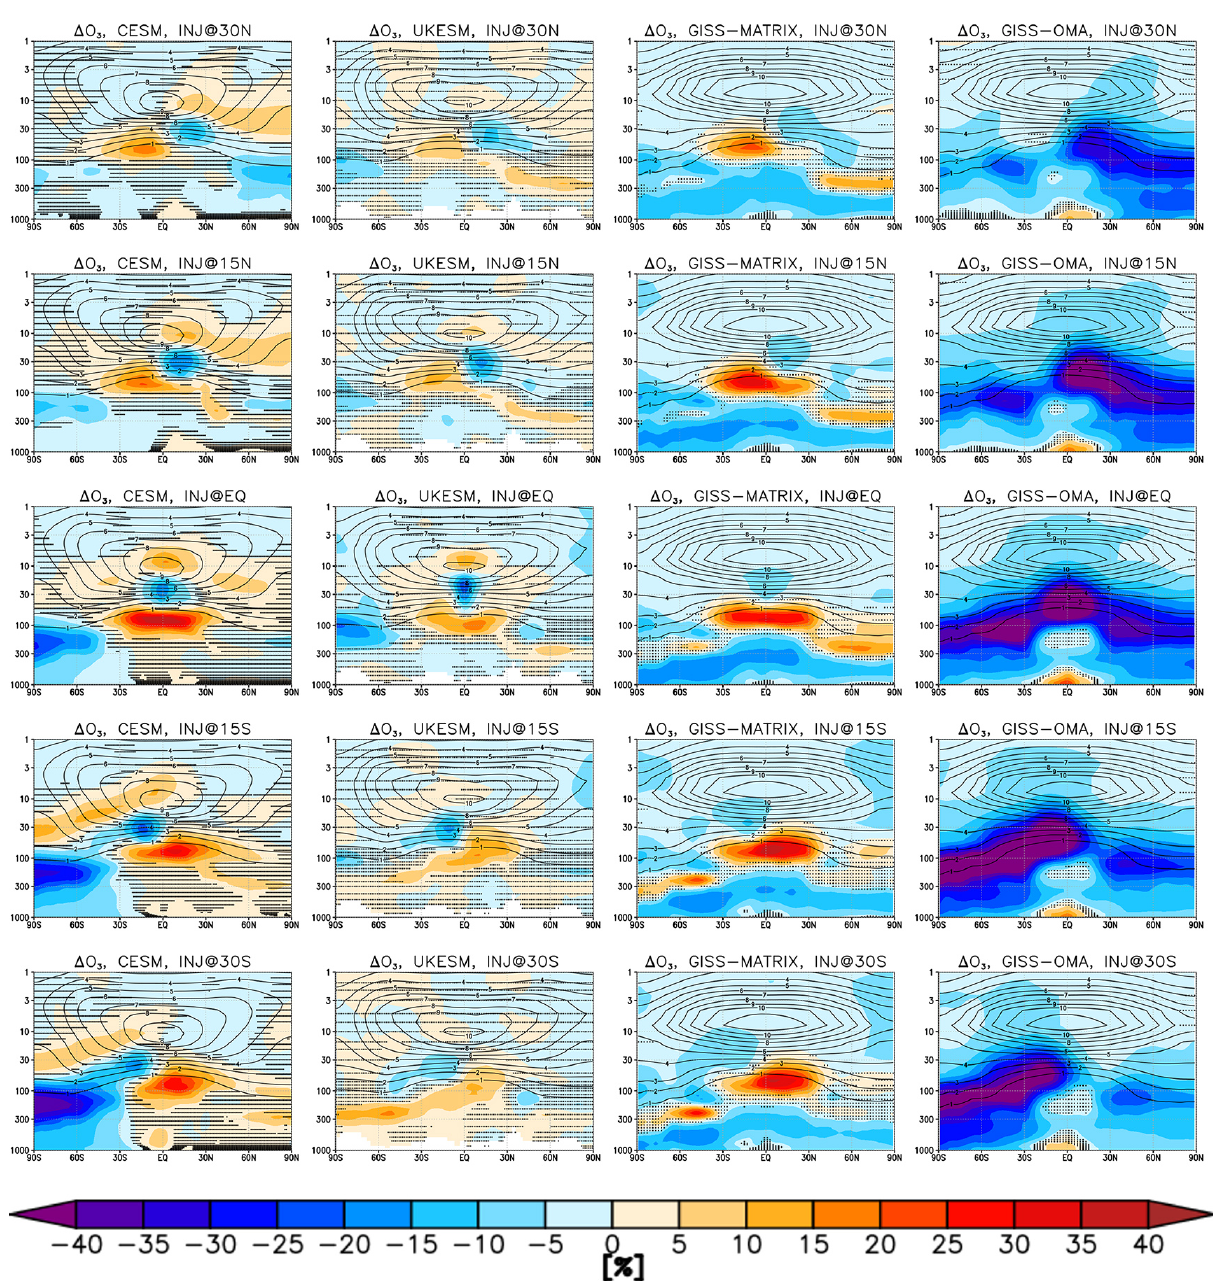
Figure 7. Shading: yearly mean changes in ozone [%] averaged over the last 8 years of the simulations compared to the same period in the SSP2–4.5 run for CESM (column 1), UKESM (column 2), GISS-MATRIX (column 3), and GISS-OMA (column 4). Contours show the ozone mixing ratios [ppmv] in the control SSP2–4.5 run for reference. Stippling as in Fig.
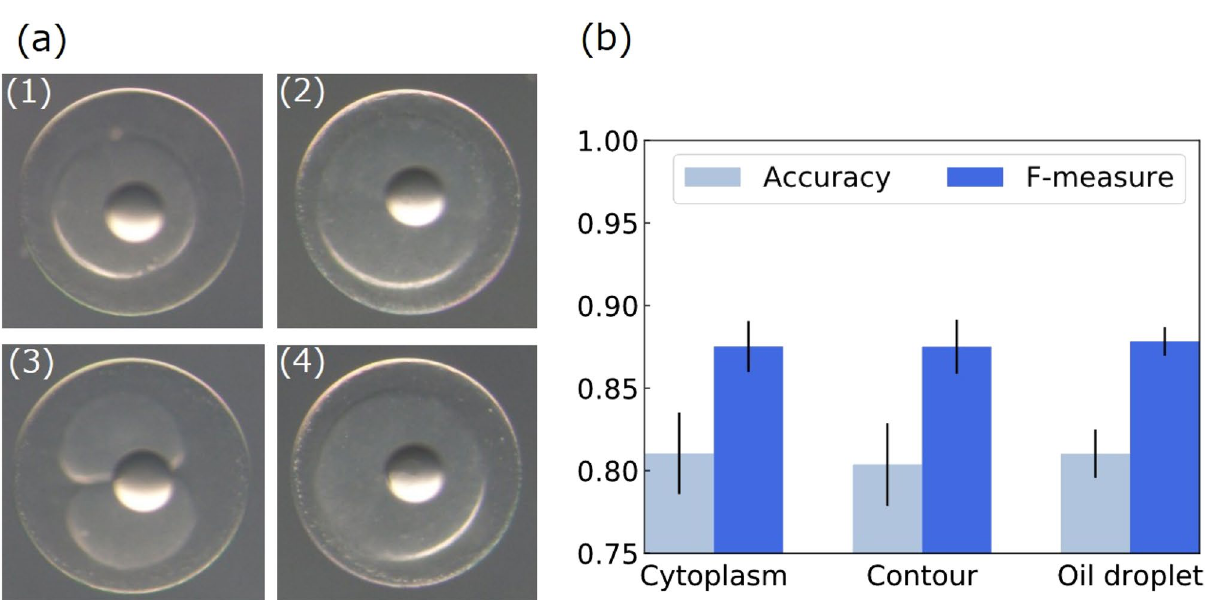
Figure 4. Result of SD prediction. ( a ) The system successfully predicted (1) and (2) but failed in (3) and (4). (1) and (4) were more than four SD; (2) and (3) were NH but within four SD. ( b ) Accuracy averages and standard errors and F-measure for SD prediction in ten-fold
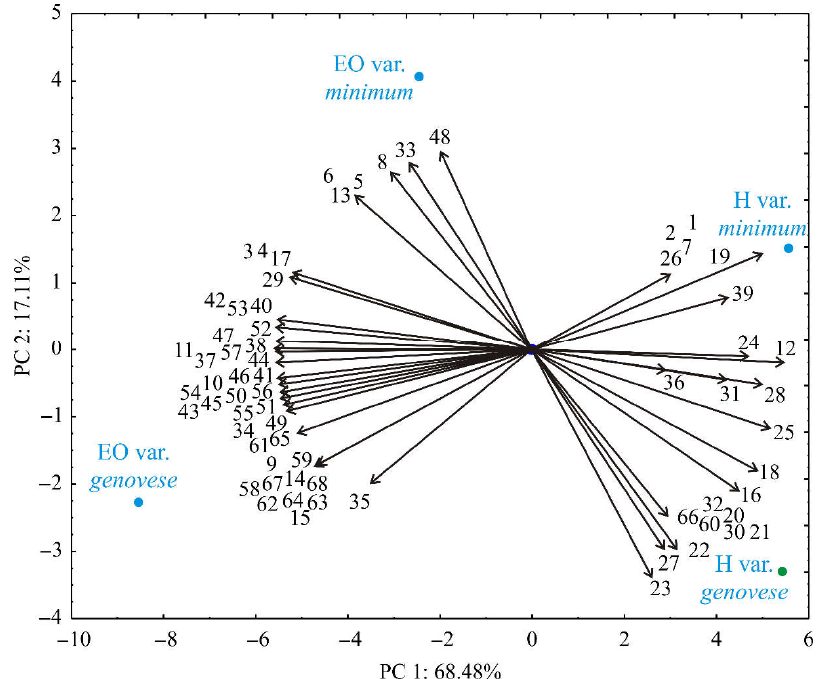
Figure 1. The PCA biplot diagram describes the relations between essential oil and hydrolate compounds of O. basilicum var. genovese and var. minimum (number codes in this figure present the compounds listed in Table 1), EO—essential oil; H—hydrolate.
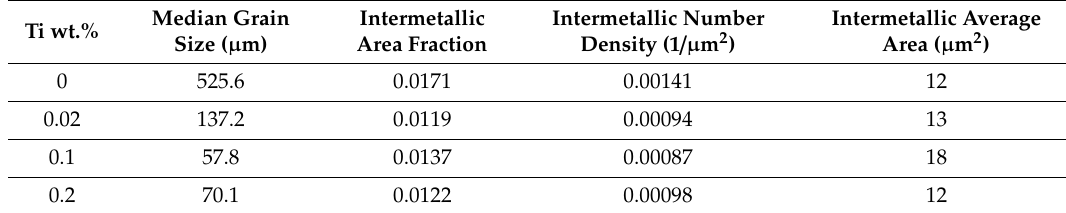
Table 2. Median grain size [ µ m] and parameters for intermetallic particle characterization for the DA2 alloy. Ti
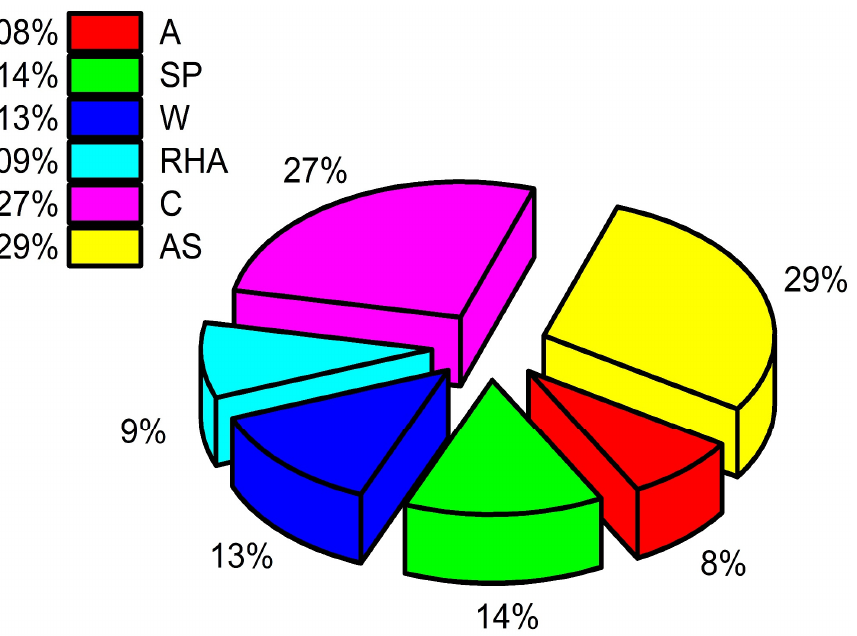
Figure 14. Sensitivity analysis of CRHA concrete.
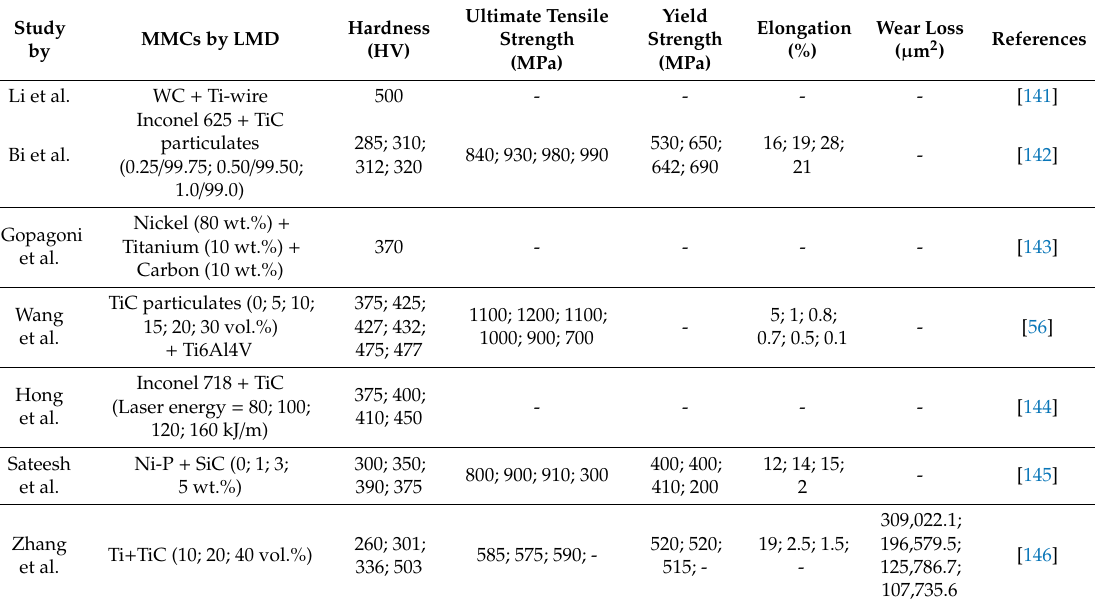
Table 7. Summary of MMCs mechanical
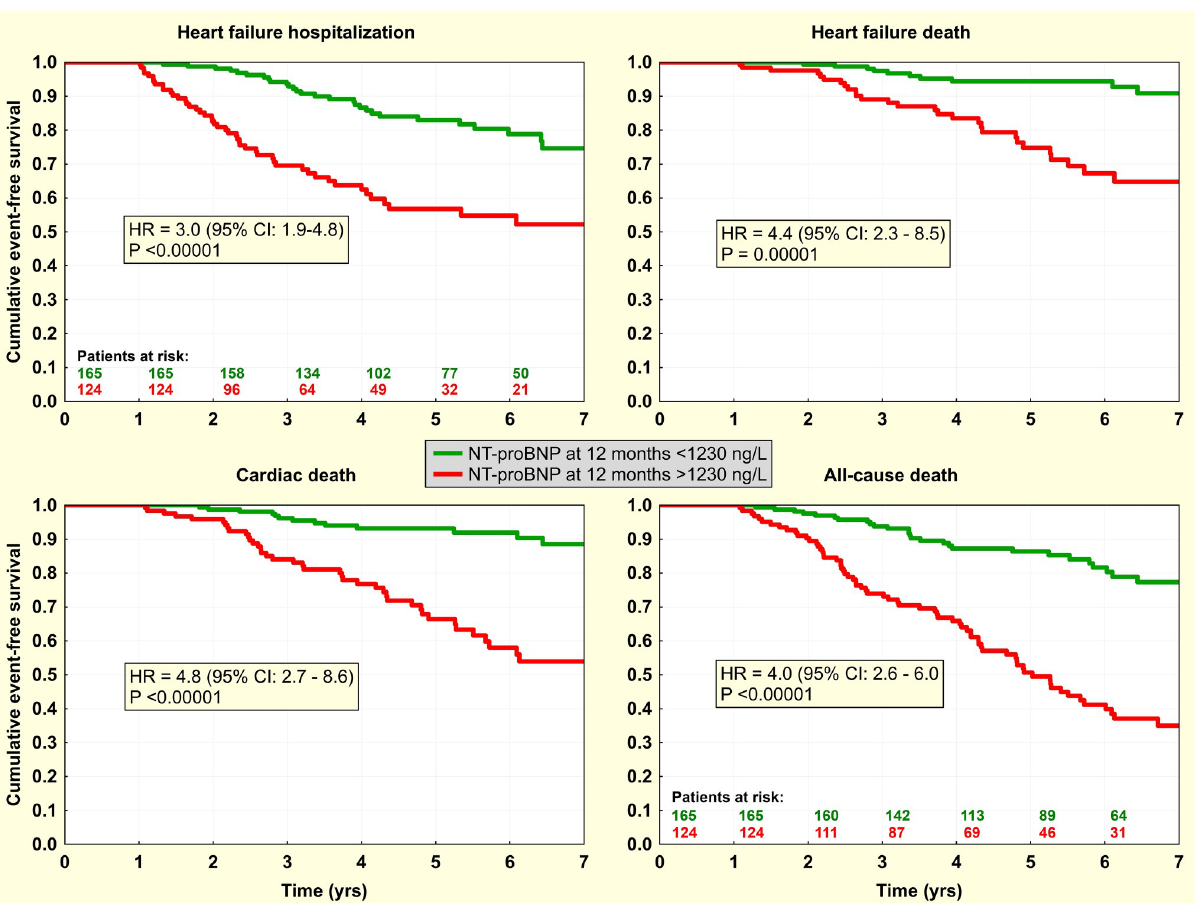
Fig 3. Event-free survival according to post-CRT level of NT-proBNP. Kaplan-Meier curves for the first heart failure hospitalization / death and cardiac / all-cause death according to 12-month NT-proBNP level with dichotomy of 1230 ng/L.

:::::

Directions - What you produce must match the listing word for word, with no images in it.

Finished task -
Figure 7. Shading: yearly mean changes in ozone [%] averaged over the last 8 years of the simulations compared to the same period in the SSP2–4.5 run for CESM (column 1), UKESM (column 2), GISS-MATRIX (column 3), and GISS-OMA (column 4). Contours show the ozone mixing ratios [ppmv] in the control SSP2–4.5 run for reference. Stippling as in Fig.
Figure 4. Result of SD prediction. ( a ) The system successfully predicted (1) and (2) but failed in (3) and (4). (1) and (4) were more than four SD; (2) and (3) were NH but within four SD. ( b ) Accuracy averages and standard errors and F-measure for SD prediction in ten-fold
Figure 1. The PCA biplot diagram describes the relations between essential oil and hydrolate compounds of O. basilicum var. genovese and var. minimum (number codes in this figure present the compounds listed in Table 1), EO—essential oil; H—hydrolate.
Table 2. Median grain size [ µ m] and parameters for intermetallic particle characterization for the DA2 alloy. Ti
Figure 14. Sensitivity analysis of CRHA concrete.
Table 7. Summary of MMCs mechanical
Fig 3. Event-free survival according to post-CRT level of NT-proBNP. Kaplan-Meier curves for the first heart failure hospitalization / death and cardiac / all-cause death according to 12-month NT-proBNP level with dichotomy of 1230 ng/L.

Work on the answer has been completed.